The Internet of Things (IoT) is the international effort to incorporate unique identifiers to give household and industrial devices the ability to transfer data over a network and avoid human-to-human or human-to-computer involvement. In other words, the chips included on IoT devices will do all the work. The advantages are that companies will be able to detect the problem with a product, say a television, without a customer service representative or technician ever having to make a phone call. This makes it easier for the company to correctly identify the problem and arrive at a quick solution.

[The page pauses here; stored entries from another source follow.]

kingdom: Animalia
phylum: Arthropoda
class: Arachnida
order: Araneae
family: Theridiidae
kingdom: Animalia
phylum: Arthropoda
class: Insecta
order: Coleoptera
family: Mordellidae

Consumers Have Reason To Balk
Consumers have good reason to balk at their personal information, including their specific identifiers such as home address, being floated around cyberspace. Their recent experiences with data breaches at major retail outlets still have many weary of anything that does not have maximum security for their personal data. Adding another technology to the mix that will not be able to prove its security until it becomes a part of many consumers daily lives should make people nervous. The general thinking is: why tempt fate.

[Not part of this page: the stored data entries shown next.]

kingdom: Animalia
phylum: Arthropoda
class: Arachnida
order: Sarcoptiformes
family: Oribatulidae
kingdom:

As companies gear up for incorporating the technology into the manufacturing process, pre-distribution surveys are being conducted to understand consumer sentiment. The results thus far are not very encouraging. Part of the blame lies at the feet of the manufacturers. Less than 20 percent of consumers said they were aware of the personal data sharing capabilities of the IoT technology installed in their devices. A separate 20 percent indicated that if they knew their personal information was being shared by IoT devices it would very likely change their consumer behavior. Between people being unaware and then, once discovered, opting to change their buying behavior, manufacturers and businesses have a ways to go before declaring the IoT a success.
Three Peas in a Pod
The three reasons given in a recent survey point to the real problem with the IoT: social media use, the proliferation of tablets and smartphones, and being victimized by a data breach. All three reasons point to the issue of a consumer’s personal data being put at risk wherever they may be. If a device that is at home can be hacked by a mobile device when someone is not at home, that increases the concern. Some may argue it is an issue of resistance to technology and progress, but a more moderate assessment is to first secure our current technology rather than move forward in what is justly seen as a reckless manner.

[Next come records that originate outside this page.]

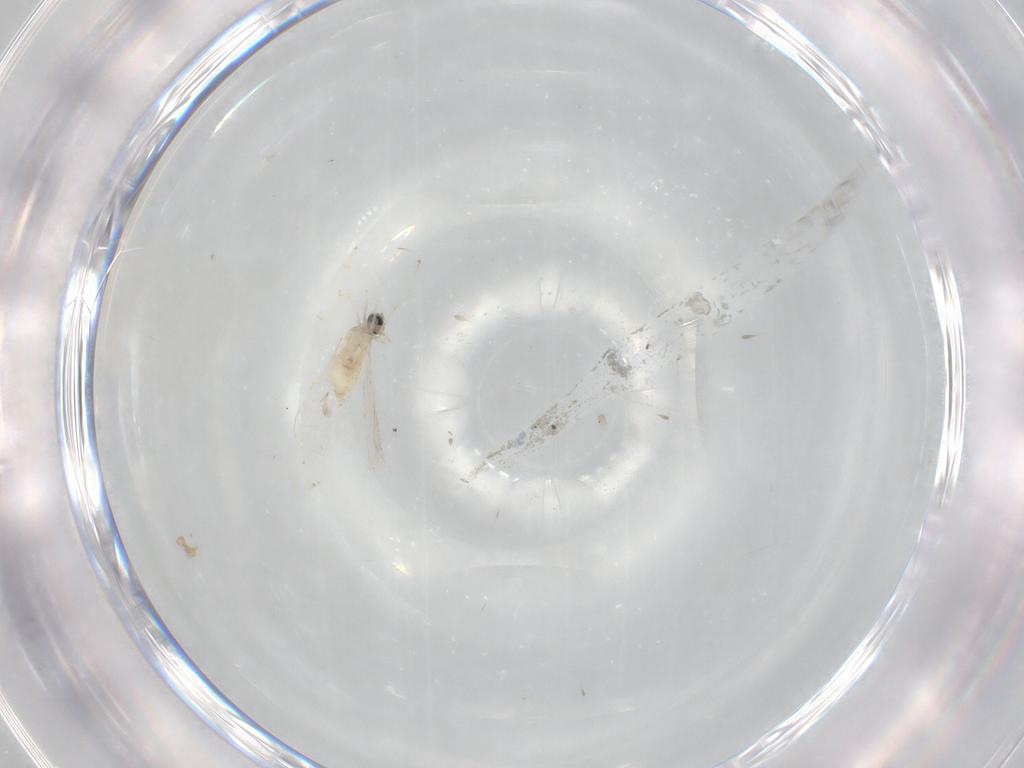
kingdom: Animalia
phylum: Arthropoda
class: Insecta
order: Diptera
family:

There’s a reason why companies are so willing to test out their technology and money saving ideas on consumers. It is the consumer who puts up the money to use the products, and should the technology have significant flaws, what will the consumer do to recoup their losses? Those losses may include personal data, but most certainly would include the money spent for a device that now poses a threat to their privacy. The companies actually have limited risk, since the will make a profit on the products they sell and the technology is not very expensive. The consumer, once again, will have suffered irretrievable losses.